Еще одним важным источником знаний о моде в России XVIII века, рассмотренным К. Бордэриу, являются так называемые сборники рецептов, или косметические сборники. Советчики в бытовых делах, они также помогали в вопросах ухода за собой. Они прокладывали дорогу от повседневного и обыденного к изящному, пытаясь продлить его век. Сборники рецептов, возникнув в Европе раннего Нового времени в связи с алхимическими опытами, приходят в Россию в тот момент, когда «секрет» получает научное объяснение и становится профессиональным медицинскими советом. Так, «Щеголеватая аптека», «Дамский врач», «Наставник красоты» обучают практикам ухода за телом, гигиене, диетам, пишут о пользе физических упражнений, устанавливая еще не вполне очевидную в то время связь между красотой и здоровьем. Как и все рассмотренные ранее тексты, эти трактаты являются переводами или компиляциями из иноязычных изданий. В основном это немецкие и французские сочинения, которые предлагают два разных подхода к красоте — естественно-природный и «косметический». Этот последний, ассоциирующийся с аристократической культурой роскоши, избытка, кажимости, во многих сборниках высмеивается и противопоставляется простому и экономному способу ухода за собой, требующему лишь натуральных и легкодоступных средств. Важная для Екатерины II идея упорядочения моды и регламентации мира прекрасного находит в таких сборниках рецептов и соответственно у их читателей своеобразный отклик.

## ИЗВЛЕЧЁННЫЙ МАТЕРИАЛ
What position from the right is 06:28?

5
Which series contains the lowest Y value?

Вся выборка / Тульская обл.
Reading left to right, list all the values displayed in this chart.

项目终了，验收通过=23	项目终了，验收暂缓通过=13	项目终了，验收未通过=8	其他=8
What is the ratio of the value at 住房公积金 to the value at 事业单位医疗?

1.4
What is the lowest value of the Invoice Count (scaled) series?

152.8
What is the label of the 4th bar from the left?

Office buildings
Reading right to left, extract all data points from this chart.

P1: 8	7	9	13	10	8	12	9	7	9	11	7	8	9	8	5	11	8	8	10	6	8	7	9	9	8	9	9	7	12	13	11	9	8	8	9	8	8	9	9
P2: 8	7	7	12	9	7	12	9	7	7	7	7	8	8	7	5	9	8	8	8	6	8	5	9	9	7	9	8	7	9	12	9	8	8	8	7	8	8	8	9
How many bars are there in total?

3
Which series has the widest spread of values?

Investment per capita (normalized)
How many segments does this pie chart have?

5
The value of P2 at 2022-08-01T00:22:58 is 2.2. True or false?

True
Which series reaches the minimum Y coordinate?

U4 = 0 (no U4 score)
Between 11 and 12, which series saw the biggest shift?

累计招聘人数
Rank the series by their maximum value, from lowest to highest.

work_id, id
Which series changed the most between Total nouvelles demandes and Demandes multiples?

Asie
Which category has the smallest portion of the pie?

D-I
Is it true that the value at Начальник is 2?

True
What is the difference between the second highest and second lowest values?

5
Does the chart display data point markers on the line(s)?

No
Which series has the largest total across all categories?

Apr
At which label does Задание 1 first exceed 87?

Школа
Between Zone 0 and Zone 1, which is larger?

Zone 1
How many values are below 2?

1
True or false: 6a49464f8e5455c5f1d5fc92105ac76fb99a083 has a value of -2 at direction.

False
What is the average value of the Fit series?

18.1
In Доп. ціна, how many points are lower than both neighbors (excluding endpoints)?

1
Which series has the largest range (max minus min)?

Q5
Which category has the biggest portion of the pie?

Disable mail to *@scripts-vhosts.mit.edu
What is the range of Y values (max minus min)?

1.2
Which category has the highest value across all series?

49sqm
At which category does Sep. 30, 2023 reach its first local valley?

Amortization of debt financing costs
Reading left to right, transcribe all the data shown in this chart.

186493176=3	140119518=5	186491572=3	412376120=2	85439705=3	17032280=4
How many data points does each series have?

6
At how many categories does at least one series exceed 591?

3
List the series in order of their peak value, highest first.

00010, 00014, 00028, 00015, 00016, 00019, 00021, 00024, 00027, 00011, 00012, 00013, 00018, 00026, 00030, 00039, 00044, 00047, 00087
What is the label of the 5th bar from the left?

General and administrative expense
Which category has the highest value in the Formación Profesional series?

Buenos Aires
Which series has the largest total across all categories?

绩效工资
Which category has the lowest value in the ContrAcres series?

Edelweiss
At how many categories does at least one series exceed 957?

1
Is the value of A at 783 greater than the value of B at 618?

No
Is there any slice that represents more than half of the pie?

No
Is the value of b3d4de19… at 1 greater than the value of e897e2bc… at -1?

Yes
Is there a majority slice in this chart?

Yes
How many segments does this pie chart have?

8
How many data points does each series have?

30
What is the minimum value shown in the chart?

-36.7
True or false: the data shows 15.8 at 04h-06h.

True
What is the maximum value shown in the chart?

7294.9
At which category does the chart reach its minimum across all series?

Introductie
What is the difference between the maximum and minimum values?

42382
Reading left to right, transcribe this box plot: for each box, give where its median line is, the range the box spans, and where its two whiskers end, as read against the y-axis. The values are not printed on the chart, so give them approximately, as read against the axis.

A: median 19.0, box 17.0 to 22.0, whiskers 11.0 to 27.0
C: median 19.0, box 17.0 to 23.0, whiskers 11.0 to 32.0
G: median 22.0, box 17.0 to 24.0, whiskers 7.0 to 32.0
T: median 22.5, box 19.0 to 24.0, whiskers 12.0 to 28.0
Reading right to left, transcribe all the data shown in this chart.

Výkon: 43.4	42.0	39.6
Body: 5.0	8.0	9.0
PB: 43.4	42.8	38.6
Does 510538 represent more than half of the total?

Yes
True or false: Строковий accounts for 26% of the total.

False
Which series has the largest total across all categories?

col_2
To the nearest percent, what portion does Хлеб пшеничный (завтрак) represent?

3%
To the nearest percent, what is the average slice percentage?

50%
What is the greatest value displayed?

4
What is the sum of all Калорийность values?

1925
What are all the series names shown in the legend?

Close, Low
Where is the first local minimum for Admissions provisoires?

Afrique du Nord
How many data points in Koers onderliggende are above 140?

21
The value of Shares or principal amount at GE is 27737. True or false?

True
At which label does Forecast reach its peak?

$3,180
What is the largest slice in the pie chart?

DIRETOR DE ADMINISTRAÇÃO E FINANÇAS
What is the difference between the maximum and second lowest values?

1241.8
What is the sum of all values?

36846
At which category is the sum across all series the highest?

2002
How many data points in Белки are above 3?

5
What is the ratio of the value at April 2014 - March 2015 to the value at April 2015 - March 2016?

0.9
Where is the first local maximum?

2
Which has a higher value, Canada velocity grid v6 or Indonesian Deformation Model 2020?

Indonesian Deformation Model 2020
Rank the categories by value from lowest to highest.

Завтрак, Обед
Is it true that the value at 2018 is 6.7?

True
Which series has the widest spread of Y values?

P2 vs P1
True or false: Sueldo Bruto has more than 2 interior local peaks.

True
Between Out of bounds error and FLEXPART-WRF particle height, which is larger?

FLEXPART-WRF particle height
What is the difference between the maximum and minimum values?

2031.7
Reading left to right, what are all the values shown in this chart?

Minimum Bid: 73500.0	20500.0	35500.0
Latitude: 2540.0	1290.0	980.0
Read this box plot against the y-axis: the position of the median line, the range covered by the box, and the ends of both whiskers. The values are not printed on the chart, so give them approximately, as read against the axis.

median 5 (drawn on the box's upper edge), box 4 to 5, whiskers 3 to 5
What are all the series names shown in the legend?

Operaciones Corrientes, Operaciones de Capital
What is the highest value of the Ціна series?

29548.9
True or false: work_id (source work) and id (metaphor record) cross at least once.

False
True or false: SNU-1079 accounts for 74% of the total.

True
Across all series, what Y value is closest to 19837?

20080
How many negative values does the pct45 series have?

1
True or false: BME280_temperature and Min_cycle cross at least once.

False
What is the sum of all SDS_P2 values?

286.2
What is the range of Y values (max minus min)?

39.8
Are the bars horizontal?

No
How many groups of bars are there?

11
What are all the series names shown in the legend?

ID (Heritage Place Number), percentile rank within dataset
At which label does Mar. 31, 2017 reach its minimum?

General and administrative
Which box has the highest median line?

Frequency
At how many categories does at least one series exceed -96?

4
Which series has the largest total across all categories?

## ЦЕЛЬ ЗАДАНИЯ
Допишите следующую часть текста о косметических сборниках в России XVIII века, начав сразу после его последнего предложения. Строки здесь никакой роли не играют.

## ОТВЕТ К ЗАДАНИЮ
Глава 3 посвящена первым попыткам осмысления в Европе и России понятия «мода» и иным связанным с ней социальным и культурным феноменам. Диалог культур создает единое пространство, в котором обсуждаются и осуждаются кокетки и щеголи (петиметры), роскошный и разгульный образ жизни, восхваляются простая красота и добродетельность. Это пространство зачастую носит характер утопии. Такова природа моды, постоянно устремленной в будущее, и таково требование самой рациональной эпохи Просвещения. Примеры «модных» проектов, представленных в книге, разнообразны: от антиутопического «Предсказания на 1872 год», сулящего наступление хаоса после установления царства роскоши, до выдуманной во Франции конца 1770-х годов Академии моды, вписывающей моду в широкий контекст социальных, политических и интеллектуальных преобразований.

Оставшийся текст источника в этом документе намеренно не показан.